Costello’s club, The University of Edinburgh, stand between Watsonians and a historic double after they won the Premiership for the first time in their history last month.

Eight points separated the teams at the end of the regular season, with Watsonians having taken seven of nine points available in games with the students by dint of two wins (3-0 and 4-2) and a 2-2 draw, Edinburgh University letting slip a slender one-goal lead in the dying minutes.

Finishing third left Costello (pictured with yellow bib in training with Scotland by Nigel Duncan) as a bridesmaid again, but the highly-rated, Edinburgh-born defender has certainly made her mark on the international hockey stage after an international breakthrough at the tender age of 16, playing for Scotland at the EuroHockey indoor championships.

A few weeks later, the Edinburgh-born star made her first outdoor appearance for Scotland against South Africa and progressed to a Great Britain debut, playing in every game in the Champions Trophy.

The 5f 9in tall player also featured heavily in the FIH Pro League and was Reserve at the Tokyo Olympics, but has never won a medal, reaching the play-offs in Germany a high point so far.

Costello has over 90 caps for Great Britain and Scotland so earning her first winners’ medal would be a career milestone, but she is acutely aware of the danger that Watsonians possess, with two of her Scottish international team-mates having key roles for the Tipperlin club.

Quicksilver, Edinburgh-born lawyer Sarah Jamieson carries a threat up-front, her darting runs and superb hands causing problems for domestic and international opposition.

And Dundee-born defender Emily Dark, a physics student at The University of St Andrews, is dangerous from set-pieces, possessing a thunderous shot, but soft-spoken Costello is measured in her approach and believes the university side have what it takes to win on a big occasion. 

The 24-year-old said: “We will have to shut down Sarah as high up the pitch as we can and, as regards Emily, we can’t give away anything cheaply, one mistake could cost us a goal.”

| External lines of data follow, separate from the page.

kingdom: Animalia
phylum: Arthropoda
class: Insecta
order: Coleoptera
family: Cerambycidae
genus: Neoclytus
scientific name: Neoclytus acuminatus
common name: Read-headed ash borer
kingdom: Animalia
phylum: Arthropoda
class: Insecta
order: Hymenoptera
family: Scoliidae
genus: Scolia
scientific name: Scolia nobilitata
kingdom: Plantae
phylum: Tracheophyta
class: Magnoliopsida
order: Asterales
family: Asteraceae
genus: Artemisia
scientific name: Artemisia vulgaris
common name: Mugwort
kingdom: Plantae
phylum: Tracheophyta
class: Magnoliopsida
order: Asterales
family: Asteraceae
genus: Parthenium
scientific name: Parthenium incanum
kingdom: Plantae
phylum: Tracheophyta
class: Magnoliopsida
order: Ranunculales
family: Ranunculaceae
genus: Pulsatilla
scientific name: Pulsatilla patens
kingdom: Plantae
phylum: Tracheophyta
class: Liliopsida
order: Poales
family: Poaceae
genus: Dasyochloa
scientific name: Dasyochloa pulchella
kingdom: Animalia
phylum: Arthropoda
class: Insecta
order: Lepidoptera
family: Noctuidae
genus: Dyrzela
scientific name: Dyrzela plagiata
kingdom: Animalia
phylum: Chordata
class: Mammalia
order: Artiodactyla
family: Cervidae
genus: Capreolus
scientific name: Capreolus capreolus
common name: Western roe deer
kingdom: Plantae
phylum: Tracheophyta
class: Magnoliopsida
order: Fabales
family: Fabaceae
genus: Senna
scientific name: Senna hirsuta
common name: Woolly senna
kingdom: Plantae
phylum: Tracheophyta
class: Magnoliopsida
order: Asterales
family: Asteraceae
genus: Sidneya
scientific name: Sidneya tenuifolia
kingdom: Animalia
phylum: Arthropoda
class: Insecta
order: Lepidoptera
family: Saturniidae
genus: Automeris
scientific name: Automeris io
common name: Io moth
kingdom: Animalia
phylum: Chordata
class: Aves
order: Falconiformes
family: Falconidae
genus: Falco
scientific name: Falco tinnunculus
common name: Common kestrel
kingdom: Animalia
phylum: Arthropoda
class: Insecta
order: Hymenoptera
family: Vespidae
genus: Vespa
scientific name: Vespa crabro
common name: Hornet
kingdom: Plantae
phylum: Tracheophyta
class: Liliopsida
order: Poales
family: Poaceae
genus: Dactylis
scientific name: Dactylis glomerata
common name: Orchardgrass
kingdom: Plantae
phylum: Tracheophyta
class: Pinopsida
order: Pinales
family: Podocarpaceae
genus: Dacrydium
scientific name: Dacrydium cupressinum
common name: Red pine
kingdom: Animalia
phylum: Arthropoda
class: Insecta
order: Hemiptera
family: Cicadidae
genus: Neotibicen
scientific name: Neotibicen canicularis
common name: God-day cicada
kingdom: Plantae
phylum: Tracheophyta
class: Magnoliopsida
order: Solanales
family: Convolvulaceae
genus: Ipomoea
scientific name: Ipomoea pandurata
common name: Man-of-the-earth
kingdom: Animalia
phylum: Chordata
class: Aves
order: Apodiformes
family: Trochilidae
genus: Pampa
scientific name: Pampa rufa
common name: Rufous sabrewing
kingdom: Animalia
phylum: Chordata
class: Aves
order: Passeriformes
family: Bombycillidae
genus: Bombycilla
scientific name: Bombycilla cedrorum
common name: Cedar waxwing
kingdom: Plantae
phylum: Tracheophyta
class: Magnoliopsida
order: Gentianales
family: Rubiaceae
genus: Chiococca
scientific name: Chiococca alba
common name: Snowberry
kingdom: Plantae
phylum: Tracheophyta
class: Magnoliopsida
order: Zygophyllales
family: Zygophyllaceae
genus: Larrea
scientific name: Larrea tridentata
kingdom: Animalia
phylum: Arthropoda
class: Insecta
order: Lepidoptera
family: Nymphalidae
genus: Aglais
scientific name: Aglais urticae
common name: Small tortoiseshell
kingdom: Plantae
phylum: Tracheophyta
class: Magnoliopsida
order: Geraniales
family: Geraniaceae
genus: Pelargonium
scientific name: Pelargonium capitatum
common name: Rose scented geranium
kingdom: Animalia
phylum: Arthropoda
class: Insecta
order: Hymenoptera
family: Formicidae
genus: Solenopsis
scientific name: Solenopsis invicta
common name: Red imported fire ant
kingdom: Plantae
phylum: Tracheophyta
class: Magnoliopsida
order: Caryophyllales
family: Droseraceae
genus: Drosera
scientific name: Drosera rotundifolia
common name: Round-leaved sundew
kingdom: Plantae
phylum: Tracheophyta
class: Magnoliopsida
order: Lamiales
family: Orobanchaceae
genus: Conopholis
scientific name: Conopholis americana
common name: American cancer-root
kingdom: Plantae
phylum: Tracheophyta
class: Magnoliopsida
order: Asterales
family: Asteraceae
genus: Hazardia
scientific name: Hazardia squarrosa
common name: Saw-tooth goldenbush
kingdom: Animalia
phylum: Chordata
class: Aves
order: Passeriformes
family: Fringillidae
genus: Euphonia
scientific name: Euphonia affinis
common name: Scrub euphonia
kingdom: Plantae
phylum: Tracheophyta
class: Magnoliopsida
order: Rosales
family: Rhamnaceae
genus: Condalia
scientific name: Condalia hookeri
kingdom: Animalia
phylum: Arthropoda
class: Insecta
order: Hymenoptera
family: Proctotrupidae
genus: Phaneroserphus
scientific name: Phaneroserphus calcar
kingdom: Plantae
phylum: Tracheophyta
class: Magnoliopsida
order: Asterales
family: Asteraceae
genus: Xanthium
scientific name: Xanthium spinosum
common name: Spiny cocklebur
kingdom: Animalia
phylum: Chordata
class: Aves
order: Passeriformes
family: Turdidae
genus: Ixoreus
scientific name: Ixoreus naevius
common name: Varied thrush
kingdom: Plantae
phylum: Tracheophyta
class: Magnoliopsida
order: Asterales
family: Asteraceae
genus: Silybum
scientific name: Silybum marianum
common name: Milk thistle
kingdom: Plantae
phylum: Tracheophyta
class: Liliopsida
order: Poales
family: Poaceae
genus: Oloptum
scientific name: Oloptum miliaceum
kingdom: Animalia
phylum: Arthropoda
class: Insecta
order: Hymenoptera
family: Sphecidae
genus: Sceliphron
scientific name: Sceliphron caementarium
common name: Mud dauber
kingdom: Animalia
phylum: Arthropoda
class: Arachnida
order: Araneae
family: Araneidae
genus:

Watsonians won 19, drew one and lost one of their 21 league fixtures, scoring 100 goals and letting in 12, while Edinburgh won 16 of their 21 games, losing three and drawing two, scoring 97 goals and letting slip 16.  

Costello added: “Potentially, it will be a close game between the top two teams in Scotland, and victory would be a boost ahead of our trip to Turkey for the EuroHockey Challenge II tournament in early June.”

Every little helps in a close game and the talented player added: “We have 60 minutes of hockey to play on Sunday and Edinburgh University students, I understand, can get in free so, hopefully, we can harness that to our advantage.”